画質だが、非常にナチュラルな画質で発色は鮮やか。小型の高倍率ズームということや、圧縮率が高めなこともあってかディテールの描写力はあまり高くない。望遠側ではいいが広角側でやや不満があるというところか。オートホワイトバランスも色温度が低くなると追従しない。ただし今回使用した実機は量産試作機であり、画質や音質は製品版とは異なる可能性があるので注意されたい。
動画時は前作よりAFが安定して使いやすくなっている。強い光源があるとスミアが出るがそれは仕方がないところだろう。
でも非常に自然で気持ちいい絵を出してくれるので、日常のスナップ用400万画素機としては十分。特に望遠系を楽しむ人には得難いデジカメだ。このサイズで220ミリまでの光学ズームを持って気軽に使える400万画素機はほかにはない。AFもなかなか高速だ。
なお、DMX-C4は400万画素CCDながら画像補完によって800万画素相当の大きな画像を作る機能も持っている。
今回のもっとも大きな強化はCCDだが、その次はやはり手ブレ補正と音声のノイズリダクション機能だろう。やはりこの2つは動画をメインにする人には欠かせない。手ブレ補正は光学式ではなく、小型のDVカメラでよく使われる電子式を採用している。
電子式は、実際に使う画像より上下左右それぞれ10%分だけ余分に撮影しておき、その結果を見ながら内部で採用する箇所だけをトリミングしていくというもの。あらかじめ大きめに撮るのでその範囲に絵が収まっていれば前のコマとうまくつなぐことで手ブレを抑えた動画を記録できるというわけだ。よって、「手ブレ補正は動画撮影時にのみ適用される」。

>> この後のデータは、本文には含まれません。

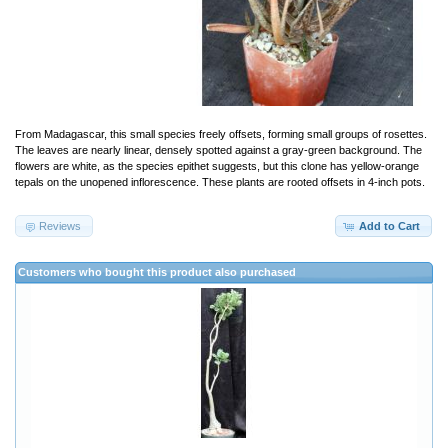
From Madagascar, this small species freely offsets, forming small groups of rosettes.
The leaves are nearly linear, densely spotted against a gray-green background. The
flowers are white, as the species epithet suggests, but this clone has yellow-orange
tepals on the unopened inflorescence. These plants are rooted offsets in 4-inch pots.
Reviews
Add to Cart
Customers who bought this product also purchased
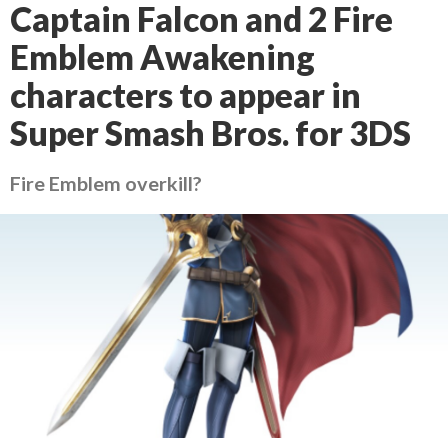
Captain Falcon and 2 Fire
Emblem Awakening
characters to appear in
Super Smash Bros. for 3DS
Fire Emblem overkill?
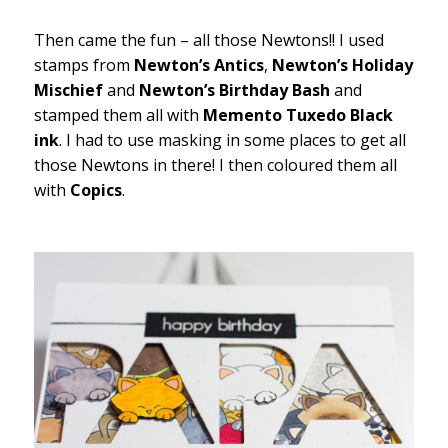
Then came the fun – all those Newtons!! I used
stamps from
Newton’s Antics
,
Newton’s Holiday
Mischief
and
Newton’s Birthday Bash
and
stamped them all with
Memento Tuxedo Black
ink
. I had to use masking in some places to get all
those Newtons in there! I then coloured them all
with
Copics
.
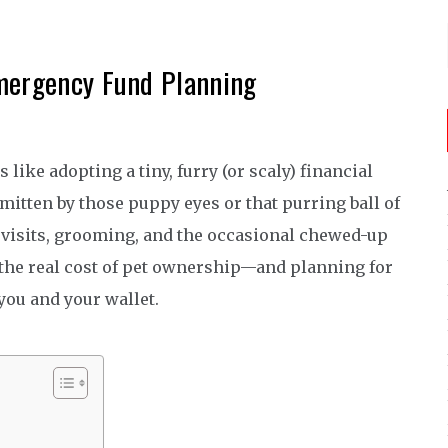
mergency Fund Planning
like adopting a tiny, furry (or scaly) financial
t smitten by those puppy eyes or that purring ball of
 vet visits, grooming, and the occasional chewed-up
 the real cost of pet ownership—and planning for
 you and your wallet.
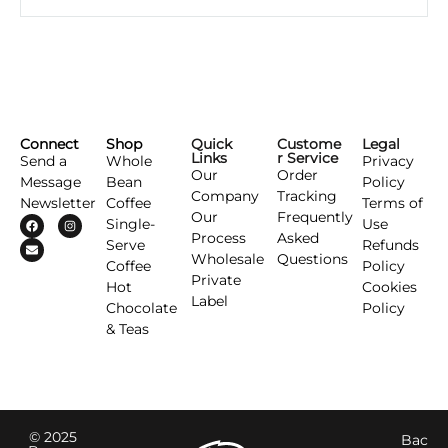
Connect
Shop
Quick
Custome
Legal
Links
r Service
Send a
Whole
Privacy
Our
Order
Message
Bean
Policy
Company
Tracking
Newsletter
Coffee
Terms of
Our
Frequently
Single-
Use
Process
Asked
Serve
Refunds
Wholesale
Questions
Coffee
Policy
Private
Hot
Cookies
Label
Chocolate
Policy
& Teas
© 2025
Bac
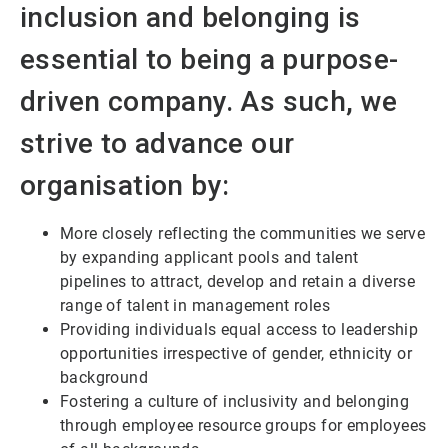
inclusion and belonging is
essential to being a purpose-
driven company. As such, we
strive to advance our
organisation by:
More closely reflecting the communities we serve
by expanding applicant pools and talent
pipelines to attract, develop and retain a diverse
range of talent in management roles
Providing individuals equal access to leadership
opportunities irrespective of gender, ethnicity or
background
Fostering a culture of inclusivity and belonging
through employee resource groups for employees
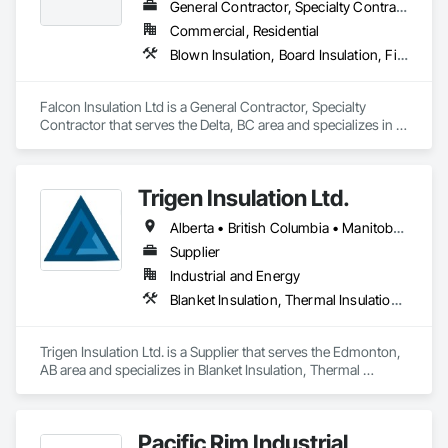
General Contractor, Specialty Contractor
Commercial, Residential
Blown Insulation, Board Insulation, Firestopping, Sprayed Insulation, Thermal Insulation
Falcon Insulation Ltd is a General Contractor, Specialty 
Contractor that serves the Delta, BC area and specializes in 
Blown Insulation, Board Insulation, Firestopping, Sprayed 
Insulation, Thermal Insulation.
Trigen Insulation Ltd.
Alberta • British Columbia • Manitoba • Ontario • Saskatchewan
Supplier
Industrial and Energy
Blanket Insulation, Thermal Insulation, Vapor Retarders
Trigen Insulation Ltd. is a Supplier that serves the Edmonton, 
AB area and specializes in Blanket Insulation, Thermal 
Insulation, Vapor Retarders.
Pacific Rim Industrial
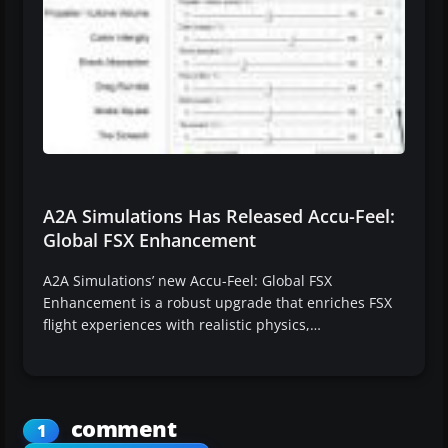
A2A Simulations Has Released Accu-Feel:
Global FSX Enhancement
A2A Simulations’ new Accu-Feel: Global FSX
Enhancement is a robust upgrade that enriches FSX
flight experiences with realistic physics,…
comment
1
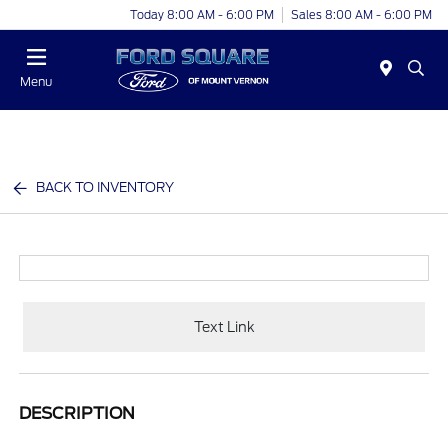
Today 8:00 AM - 6:00 PM
Sales 8:00 AM - 6:00 PM
Menu
BACK TO INVENTORY
Text Link
DESCRIPTION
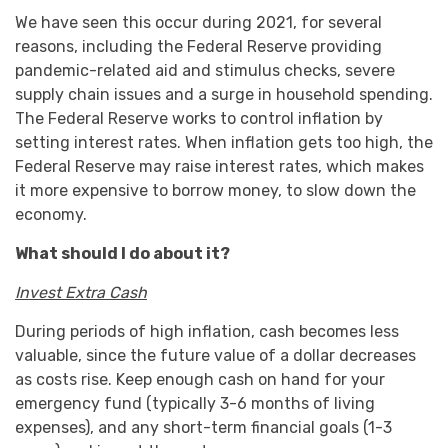
We have seen this occur during 2021, for several
reasons, including the Federal Reserve providing
pandemic-related aid and stimulus checks, severe
supply chain issues and a surge in household spending.
The Federal Reserve works to control inflation by
setting interest rates. When inflation gets too high, the
Federal Reserve may raise interest rates, which makes
it more expensive to borrow money, to slow down the
economy.
What should I do about it?
Invest Extra Cash
During periods of high inflation, cash becomes less
valuable, since the future value of a dollar decreases
as costs rise. Keep enough cash on hand for your
emergency fund (typically 3-6 months of living
expenses), and any short-term financial goals (1-3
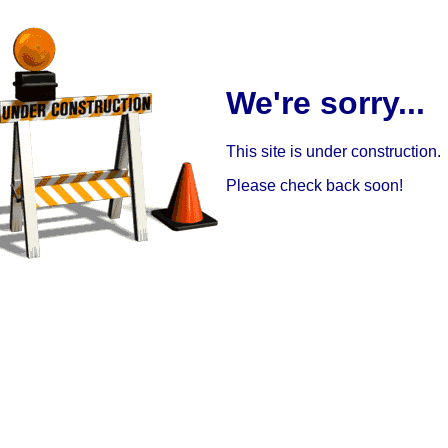
We're sorry...
This site is under construction.
Please check back soon!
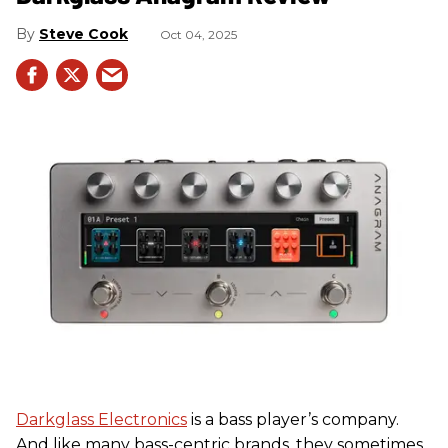
Steve Cook
Oct 04, 2025
Darkglass Electronics
is a bass player’s company.
And like many bass-centric brands, they sometimes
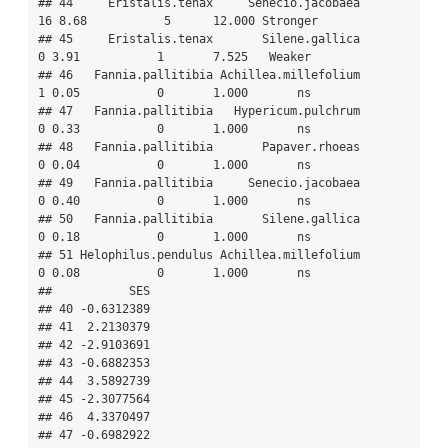
## 44     Eristalis.tenax     Senecio.jacobaea       
16 8.68           5      12.000 Stronger

## 45     Eristalis.tenax       Silene.gallica        
0 3.91           1       7.525   Weaker

## 46   Fannia.pallitibia Achillea.millefolium        
1 0.05           0       1.000       ns

## 47   Fannia.pallitibia   Hypericum.pulchrum        
0 0.33           0       1.000       ns

## 48   Fannia.pallitibia       Papaver.rhoeas        
0 0.04           0       1.000       ns

## 49   Fannia.pallitibia     Senecio.jacobaea        
0 0.40           0       1.000       ns

## 50   Fannia.pallitibia       Silene.gallica        
0 0.18           0       1.000       ns

## 51 Helophilus.pendulus Achillea.millefolium        
0 0.08           0       1.000       ns

##           SES

## 40 -0.6312389

## 41  2.2130379

## 42 -2.9103691

## 43 -0.6882353

## 44  3.5892739

## 45 -2.3077564

## 46  4.3370497

## 47 -0.6982922
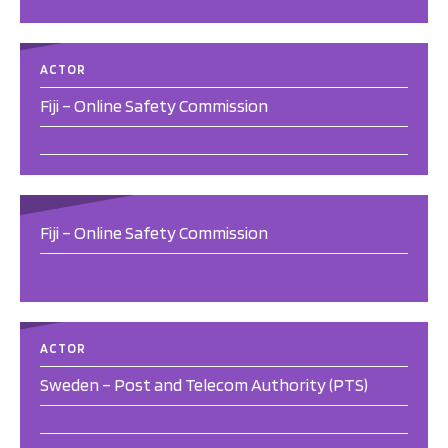
ACTOR
Fiji – Online Safety Commission
Fiji – Online Safety Commission
ACTOR
Sweden – Post and Telecom Authority (PTS)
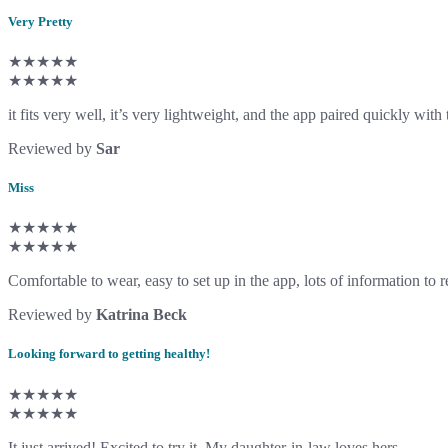
Very Pretty
★★★★★
★★★★★
it fits very well, it’s very lightweight, and the app paired quickly with
Reviewed by
Sar
Miss
★★★★★
★★★★★
Comfortable to wear, easy to set up in the app, lots of information to 
Reviewed by
Katrina Beck
Looking forward to getting healthy!
★★★★★
★★★★★
It just arrived! Excited to try it. My daughter-in-law loves hers.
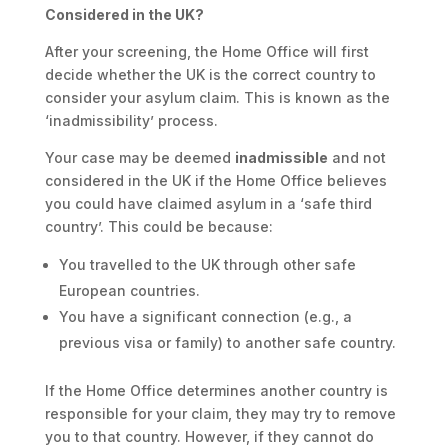
Considered in the UK?
After your screening, the Home Office will first
decide whether the UK is the correct country to
consider your asylum claim. This is known as the
‘inadmissibility’ process.
Your case may be deemed
inadmissible
and not
considered in the UK if the Home Office believes
you could have claimed asylum in a ‘safe third
country’. This could be because:
You travelled to the UK through other safe
European countries.
You have a significant connection (e.g., a
previous visa or family) to another safe country.
If the Home Office determines another country is
responsible for your claim, they may try to remove
you to that country. However, if they cannot do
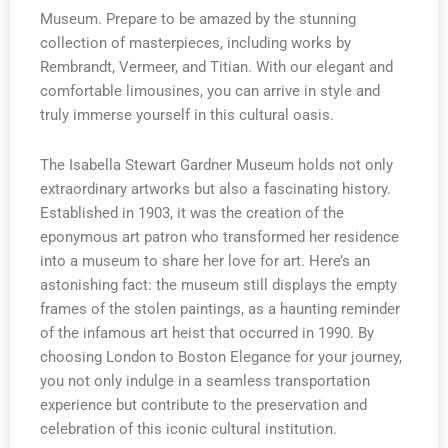
Museum. Prepare to be amazed by the stunning
collection of masterpieces, including works by
Rembrandt, Vermeer, and Titian. With our elegant and
comfortable limousines, you can arrive in style and
truly immerse yourself in this cultural oasis.
The Isabella Stewart Gardner Museum holds not only
extraordinary artworks but also a fascinating history.
Established in 1903, it was the creation of the
eponymous art patron who transformed her residence
into a museum to share her love for art. Here’s an
astonishing fact: the museum still displays the empty
frames of the stolen paintings, as a haunting reminder
of the infamous art heist that occurred in 1990. By
choosing London to Boston Elegance for your journey,
you not only indulge in a seamless transportation
experience but contribute to the preservation and
celebration of this iconic cultural institution.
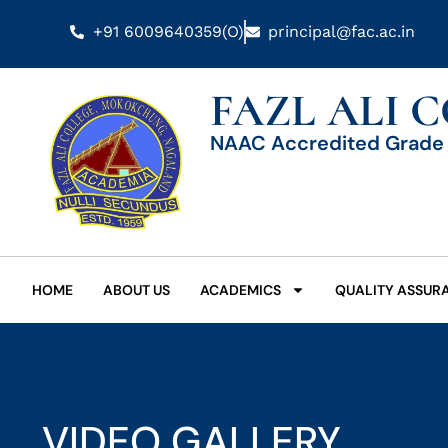
+91 6009640359(O)
principal@fac.ac.in
FAZL ALI 
NAAC Accredited Grade 
HOME
ABOUT US
ACADEMICS
QUALITY ASSUR
VIDEO GALLERY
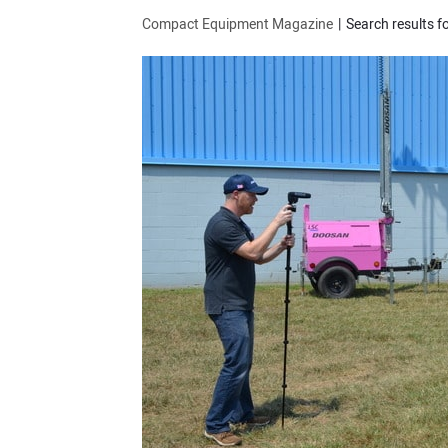
Compact Equipment Magazine
Search results f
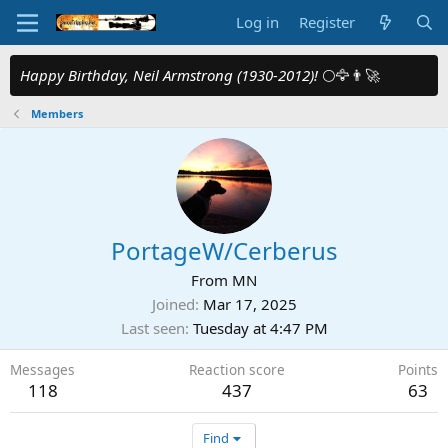
Log in
Register
Happy Birthday, Neil Armstrong (1930-2012)!
🌕🦅👨‍🚀
Members
PortageW/Cerberus
From
MN
Joined
Mar 17, 2025
Last seen
Tuesday at 4:47 PM
Messages
Reaction score
Points
118
437
63
Find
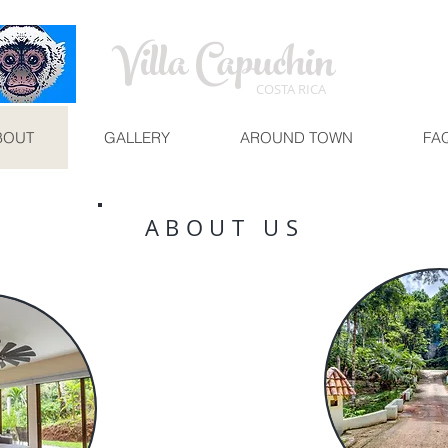
Villa Capuchin
COSTA RICA
BOUT
GALLERY
AROUND TOWN
FA
ABOUT US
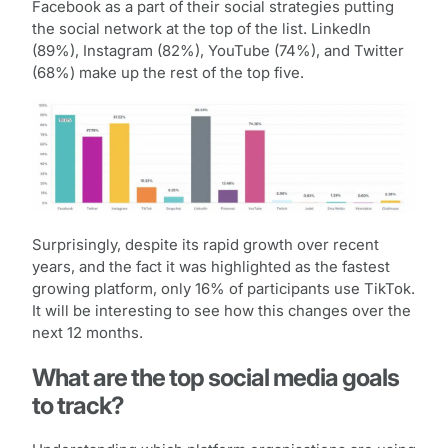
Facebook as a part of their social strategies putting
the social network at the top of the list. LinkedIn
(89%), Instagram (82%), YouTube (74%), and Twitter
(68%) make up the rest of the top five.
Surprisingly, despite its rapid growth over recent
years, and the fact it was highlighted as the fastest
growing platform, only 16% of participants use TikTok.
It will be interesting to see how this changes over the
next 12 months.
What are the top social media goals
to track?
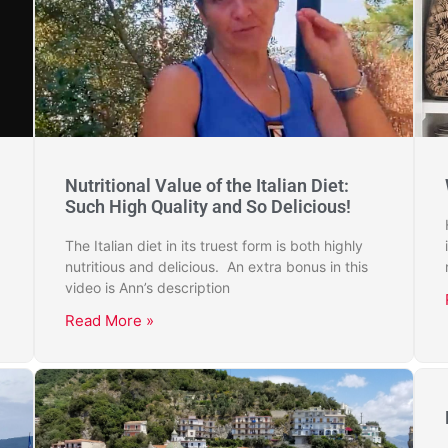
Nutritional Value of the Italian Diet:
Such High Quality and So Delicious!
The Italian diet in its truest form is both highly
nutritious and delicious. An extra bonus in this
video is Ann’s description
Read More »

このサイズで5.8倍ズームを実現するには光学式手ブレ補正は難しいという。しょうがないところだ。
よって、手ブレ補正をオンにすると、焦点距離が38-220ミリ相当から、47.5-275ミリ相当とかなり望遠気味になる。こういう欠点はあっても、動画時は周りが明るかろうが暗かろうが必ず手ブレの影響がでるので、オンにしておきたい。
問題は静止画ではこの機能が効かないため、同じズーム位置で撮っても、動画と静止画で画角が変わるという点だ。手ブレ補正の結果は液晶モニタ上の映像にダイレクトに反映されるのでやや望遠気味になり、静止画を撮ろうと静止画用シャッターを半押しにしたとたん、画面が広角になるという現象が起きる。そこは覚悟しておきたい。
もうひとつ、DMX-C4は片手で握って撮るというスタイルのため、もともと手ブレは起きやすい。特に静止画で望遠側で撮るときや暗めの場所で撮るときは、左手を添えるなどして十分注意するのが望ましい。
音声は高周波成分をカットするというノイズリダクション機能を装備。今までは風の音をそのまま拾ってしまって再生時に気になることが多かったが、それが軽減されるようになった。自然の中で滝の音を撮るなどナチュラルな音が欲しいときはオフで、日常の中で人を撮ったりするときはオンにするのがよいだろう。